[Aim of the task]
Scan the listing below for "linejoin", then report every line that has it.

[Provided data]
════════

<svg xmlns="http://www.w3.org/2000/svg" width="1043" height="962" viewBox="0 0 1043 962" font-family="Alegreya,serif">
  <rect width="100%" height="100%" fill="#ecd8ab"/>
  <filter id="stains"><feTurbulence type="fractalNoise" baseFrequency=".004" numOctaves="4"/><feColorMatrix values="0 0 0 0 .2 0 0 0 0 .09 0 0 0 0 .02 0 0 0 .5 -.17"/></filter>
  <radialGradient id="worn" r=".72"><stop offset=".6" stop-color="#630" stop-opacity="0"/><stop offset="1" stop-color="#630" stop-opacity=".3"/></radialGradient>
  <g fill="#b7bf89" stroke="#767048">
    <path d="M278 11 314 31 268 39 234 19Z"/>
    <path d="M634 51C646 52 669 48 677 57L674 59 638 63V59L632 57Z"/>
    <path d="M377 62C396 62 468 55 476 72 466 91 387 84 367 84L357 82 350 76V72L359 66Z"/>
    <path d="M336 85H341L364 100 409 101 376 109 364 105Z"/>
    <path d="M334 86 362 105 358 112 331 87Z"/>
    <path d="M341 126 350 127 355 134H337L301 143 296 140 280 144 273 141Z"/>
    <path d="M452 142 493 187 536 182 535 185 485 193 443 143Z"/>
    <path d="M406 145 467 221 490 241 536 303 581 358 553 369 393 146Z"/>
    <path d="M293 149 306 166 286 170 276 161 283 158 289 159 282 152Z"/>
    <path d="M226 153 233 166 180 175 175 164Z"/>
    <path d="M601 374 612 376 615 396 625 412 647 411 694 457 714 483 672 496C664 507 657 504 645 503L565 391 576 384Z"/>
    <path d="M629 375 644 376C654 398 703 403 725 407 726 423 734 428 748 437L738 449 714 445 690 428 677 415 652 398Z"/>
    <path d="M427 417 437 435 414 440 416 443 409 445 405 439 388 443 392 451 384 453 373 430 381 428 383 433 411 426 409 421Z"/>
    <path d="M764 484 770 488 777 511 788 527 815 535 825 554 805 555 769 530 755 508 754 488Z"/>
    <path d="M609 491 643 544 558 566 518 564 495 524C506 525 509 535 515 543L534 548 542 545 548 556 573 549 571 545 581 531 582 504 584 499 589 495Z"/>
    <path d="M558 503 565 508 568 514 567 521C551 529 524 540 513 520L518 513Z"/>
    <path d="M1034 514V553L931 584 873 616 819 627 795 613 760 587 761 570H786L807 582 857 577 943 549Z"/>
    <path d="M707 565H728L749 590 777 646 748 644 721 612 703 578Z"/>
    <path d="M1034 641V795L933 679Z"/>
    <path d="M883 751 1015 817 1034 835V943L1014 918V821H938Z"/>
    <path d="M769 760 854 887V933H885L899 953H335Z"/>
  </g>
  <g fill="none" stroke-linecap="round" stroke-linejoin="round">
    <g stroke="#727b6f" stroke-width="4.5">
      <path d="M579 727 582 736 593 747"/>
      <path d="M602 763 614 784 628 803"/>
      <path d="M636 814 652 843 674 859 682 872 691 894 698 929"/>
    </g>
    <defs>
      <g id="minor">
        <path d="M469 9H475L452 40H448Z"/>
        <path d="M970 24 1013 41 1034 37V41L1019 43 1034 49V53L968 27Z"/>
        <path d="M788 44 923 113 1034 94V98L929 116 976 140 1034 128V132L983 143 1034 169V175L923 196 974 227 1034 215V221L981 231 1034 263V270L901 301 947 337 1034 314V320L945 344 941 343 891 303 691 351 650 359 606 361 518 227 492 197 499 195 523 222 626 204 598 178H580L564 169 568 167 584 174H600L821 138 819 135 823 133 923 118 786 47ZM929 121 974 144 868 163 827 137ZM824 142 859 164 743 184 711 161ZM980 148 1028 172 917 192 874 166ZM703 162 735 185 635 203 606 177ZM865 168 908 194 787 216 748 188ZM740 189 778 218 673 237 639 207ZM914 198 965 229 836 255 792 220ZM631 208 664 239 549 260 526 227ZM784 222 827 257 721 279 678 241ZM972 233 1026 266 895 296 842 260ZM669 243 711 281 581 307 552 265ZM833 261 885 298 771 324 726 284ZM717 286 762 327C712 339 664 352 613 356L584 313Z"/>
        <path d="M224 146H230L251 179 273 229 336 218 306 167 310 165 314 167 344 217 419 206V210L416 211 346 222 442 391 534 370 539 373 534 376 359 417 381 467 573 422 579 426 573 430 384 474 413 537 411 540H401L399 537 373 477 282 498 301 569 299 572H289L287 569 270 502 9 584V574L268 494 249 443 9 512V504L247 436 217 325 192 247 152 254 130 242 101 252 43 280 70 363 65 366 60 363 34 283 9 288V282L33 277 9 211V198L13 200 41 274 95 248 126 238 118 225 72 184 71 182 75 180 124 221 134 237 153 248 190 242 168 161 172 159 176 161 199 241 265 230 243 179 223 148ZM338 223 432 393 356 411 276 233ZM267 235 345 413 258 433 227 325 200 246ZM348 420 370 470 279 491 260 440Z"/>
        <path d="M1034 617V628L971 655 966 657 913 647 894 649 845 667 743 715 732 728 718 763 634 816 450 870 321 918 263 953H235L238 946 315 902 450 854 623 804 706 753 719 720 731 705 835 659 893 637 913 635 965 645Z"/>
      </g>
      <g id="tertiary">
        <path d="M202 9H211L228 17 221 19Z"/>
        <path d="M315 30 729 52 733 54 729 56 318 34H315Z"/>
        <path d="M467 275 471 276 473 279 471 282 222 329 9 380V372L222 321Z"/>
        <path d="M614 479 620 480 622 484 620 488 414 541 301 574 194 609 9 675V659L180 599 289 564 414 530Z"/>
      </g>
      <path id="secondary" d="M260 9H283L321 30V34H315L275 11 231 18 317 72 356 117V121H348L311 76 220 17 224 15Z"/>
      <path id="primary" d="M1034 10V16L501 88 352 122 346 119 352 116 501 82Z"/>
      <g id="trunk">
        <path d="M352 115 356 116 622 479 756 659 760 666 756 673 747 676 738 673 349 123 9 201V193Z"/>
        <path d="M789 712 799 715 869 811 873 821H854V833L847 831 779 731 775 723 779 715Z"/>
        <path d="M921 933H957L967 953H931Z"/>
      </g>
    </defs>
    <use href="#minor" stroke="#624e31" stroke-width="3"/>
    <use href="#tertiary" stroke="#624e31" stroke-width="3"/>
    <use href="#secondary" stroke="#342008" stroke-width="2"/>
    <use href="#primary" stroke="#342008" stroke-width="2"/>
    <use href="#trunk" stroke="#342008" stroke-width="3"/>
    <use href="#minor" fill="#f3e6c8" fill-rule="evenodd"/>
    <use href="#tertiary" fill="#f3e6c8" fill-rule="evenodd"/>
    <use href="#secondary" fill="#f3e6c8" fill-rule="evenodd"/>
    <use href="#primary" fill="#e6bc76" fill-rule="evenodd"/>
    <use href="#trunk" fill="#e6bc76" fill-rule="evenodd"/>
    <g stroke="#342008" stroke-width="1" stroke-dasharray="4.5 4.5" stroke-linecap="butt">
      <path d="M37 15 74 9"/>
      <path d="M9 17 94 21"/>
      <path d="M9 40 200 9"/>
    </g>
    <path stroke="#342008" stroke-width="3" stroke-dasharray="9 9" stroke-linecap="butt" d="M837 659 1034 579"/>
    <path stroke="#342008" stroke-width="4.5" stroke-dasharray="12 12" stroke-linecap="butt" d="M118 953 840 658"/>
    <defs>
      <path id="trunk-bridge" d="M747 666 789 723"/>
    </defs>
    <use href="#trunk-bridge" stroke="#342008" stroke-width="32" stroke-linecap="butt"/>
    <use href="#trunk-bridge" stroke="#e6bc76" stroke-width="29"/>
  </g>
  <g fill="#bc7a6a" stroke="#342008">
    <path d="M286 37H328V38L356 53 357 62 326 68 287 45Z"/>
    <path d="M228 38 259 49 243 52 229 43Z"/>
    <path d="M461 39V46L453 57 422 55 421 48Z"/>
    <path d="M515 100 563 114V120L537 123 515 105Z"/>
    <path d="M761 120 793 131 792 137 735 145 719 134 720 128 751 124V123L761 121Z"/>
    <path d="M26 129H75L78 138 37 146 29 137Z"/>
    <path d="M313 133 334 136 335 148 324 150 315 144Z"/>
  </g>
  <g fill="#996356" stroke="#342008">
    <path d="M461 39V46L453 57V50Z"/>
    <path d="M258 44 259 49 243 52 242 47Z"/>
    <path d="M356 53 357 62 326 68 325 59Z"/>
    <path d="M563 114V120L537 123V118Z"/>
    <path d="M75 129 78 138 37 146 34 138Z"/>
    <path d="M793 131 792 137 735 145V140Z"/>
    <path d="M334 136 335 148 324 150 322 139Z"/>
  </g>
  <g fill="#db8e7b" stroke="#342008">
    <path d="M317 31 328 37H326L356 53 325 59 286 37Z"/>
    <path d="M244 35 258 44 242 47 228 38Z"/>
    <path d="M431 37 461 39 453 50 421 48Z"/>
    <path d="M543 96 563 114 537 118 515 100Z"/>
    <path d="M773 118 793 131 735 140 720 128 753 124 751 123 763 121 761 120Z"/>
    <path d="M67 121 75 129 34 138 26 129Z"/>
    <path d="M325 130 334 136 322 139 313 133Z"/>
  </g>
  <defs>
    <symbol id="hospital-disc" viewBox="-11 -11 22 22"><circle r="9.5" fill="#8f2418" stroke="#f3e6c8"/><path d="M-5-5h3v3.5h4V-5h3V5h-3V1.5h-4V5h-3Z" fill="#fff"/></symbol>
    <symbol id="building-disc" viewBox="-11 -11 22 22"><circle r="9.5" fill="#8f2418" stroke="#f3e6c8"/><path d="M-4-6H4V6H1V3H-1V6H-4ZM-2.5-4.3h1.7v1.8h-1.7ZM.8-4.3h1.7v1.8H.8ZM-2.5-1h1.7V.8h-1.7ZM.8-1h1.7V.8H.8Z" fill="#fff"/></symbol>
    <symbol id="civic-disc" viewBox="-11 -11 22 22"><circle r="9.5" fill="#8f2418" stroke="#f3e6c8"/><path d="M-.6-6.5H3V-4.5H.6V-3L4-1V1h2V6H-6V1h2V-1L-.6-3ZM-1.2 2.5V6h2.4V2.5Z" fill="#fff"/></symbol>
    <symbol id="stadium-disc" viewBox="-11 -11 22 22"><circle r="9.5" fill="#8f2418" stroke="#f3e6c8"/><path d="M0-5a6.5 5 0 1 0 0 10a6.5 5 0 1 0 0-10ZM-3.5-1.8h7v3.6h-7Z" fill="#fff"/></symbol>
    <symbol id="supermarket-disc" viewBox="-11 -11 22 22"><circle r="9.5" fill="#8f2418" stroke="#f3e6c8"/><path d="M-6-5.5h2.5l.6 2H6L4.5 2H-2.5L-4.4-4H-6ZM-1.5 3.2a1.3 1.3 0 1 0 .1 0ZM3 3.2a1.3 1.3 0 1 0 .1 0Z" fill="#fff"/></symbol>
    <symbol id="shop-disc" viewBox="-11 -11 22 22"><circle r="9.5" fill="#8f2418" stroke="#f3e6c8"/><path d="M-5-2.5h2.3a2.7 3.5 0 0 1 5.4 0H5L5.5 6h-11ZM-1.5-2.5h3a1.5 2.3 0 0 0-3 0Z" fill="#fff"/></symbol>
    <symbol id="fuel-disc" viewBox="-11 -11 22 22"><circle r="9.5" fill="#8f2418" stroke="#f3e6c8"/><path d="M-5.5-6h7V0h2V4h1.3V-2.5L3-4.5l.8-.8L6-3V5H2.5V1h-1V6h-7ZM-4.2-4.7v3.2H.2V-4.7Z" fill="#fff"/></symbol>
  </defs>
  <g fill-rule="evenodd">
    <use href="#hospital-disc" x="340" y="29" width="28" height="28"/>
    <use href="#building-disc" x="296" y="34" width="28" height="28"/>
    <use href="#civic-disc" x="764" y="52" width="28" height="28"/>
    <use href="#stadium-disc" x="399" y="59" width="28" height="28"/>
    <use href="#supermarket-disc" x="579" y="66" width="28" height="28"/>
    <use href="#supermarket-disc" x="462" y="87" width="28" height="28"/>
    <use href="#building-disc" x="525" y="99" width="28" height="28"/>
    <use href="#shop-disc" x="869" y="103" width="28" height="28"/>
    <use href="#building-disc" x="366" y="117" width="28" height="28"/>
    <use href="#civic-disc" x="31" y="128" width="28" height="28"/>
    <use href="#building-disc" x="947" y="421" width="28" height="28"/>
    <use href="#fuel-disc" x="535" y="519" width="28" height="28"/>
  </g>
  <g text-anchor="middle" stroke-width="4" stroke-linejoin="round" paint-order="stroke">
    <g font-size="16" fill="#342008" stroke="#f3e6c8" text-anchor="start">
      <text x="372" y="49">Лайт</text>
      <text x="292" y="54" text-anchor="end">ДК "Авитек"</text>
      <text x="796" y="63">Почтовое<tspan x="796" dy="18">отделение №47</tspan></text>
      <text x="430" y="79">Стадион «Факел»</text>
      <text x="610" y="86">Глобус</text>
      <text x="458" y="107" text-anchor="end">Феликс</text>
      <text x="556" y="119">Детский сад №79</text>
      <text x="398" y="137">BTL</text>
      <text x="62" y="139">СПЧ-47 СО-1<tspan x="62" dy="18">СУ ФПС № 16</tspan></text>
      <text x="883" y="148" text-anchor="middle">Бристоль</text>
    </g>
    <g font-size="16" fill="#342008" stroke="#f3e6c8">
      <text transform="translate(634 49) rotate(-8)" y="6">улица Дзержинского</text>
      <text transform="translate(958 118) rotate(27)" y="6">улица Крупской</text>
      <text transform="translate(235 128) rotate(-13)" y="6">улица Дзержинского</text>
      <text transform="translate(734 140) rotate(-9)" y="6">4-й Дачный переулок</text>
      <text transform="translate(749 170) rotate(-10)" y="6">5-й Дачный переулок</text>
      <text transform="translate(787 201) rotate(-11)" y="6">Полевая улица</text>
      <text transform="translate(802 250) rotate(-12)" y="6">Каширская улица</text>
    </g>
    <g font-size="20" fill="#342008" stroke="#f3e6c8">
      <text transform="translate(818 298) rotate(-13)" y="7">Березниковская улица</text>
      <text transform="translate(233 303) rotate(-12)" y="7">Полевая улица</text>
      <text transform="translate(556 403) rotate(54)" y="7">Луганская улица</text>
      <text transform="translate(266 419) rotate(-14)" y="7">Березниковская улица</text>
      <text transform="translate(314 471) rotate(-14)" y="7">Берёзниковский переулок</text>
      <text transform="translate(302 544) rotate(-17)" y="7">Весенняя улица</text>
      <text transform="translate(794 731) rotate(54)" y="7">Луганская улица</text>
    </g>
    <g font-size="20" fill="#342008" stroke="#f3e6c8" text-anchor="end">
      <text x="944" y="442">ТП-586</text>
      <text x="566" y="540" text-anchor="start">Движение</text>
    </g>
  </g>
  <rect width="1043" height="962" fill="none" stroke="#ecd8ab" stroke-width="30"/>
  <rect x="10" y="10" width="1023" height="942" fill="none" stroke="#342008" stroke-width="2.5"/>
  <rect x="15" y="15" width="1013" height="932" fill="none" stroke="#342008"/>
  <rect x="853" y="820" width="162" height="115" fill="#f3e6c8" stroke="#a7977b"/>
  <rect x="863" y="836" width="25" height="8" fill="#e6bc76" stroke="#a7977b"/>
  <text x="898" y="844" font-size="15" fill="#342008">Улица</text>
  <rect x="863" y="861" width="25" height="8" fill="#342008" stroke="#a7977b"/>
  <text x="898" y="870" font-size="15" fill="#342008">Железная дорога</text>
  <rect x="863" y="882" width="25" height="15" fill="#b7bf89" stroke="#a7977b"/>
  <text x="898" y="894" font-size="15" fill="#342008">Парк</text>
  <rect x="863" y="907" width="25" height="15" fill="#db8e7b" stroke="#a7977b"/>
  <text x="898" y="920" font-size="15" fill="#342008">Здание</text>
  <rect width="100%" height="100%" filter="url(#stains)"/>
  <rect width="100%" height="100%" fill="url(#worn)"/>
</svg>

════════

[Solution to the problem]
  <g fill="none" stroke-linecap="round" stroke-linejoin="round">
  <g text-anchor="middle" stroke-width="4" stroke-linejoin="round" paint-order="stroke">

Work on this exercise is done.